- WORK ITEM: Copy the lines starting at the one that has "Reading left to" and stopping after the one that has "Is 踏莎行·燕子归来 the majority of the pie?", substituting "list" for "extract" and changing nothing else.

- GIVEN ENTRIES:
.....

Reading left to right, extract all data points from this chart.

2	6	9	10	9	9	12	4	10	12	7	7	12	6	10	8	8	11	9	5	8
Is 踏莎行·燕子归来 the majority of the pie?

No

.....

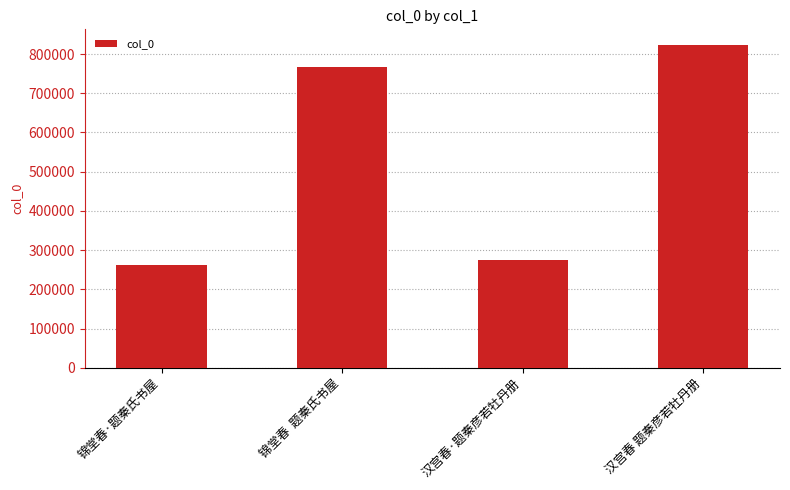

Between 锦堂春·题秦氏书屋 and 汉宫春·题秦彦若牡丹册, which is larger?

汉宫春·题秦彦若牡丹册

.....

- PROBLEM SOLUTION:
Reading left to right, list all data points from this chart.

2	6	9	10	9	9	12	4	10	12	7	7	12	6	10	8	8	11	9	5	8
Is 踏莎行·燕子归来 the majority of the pie?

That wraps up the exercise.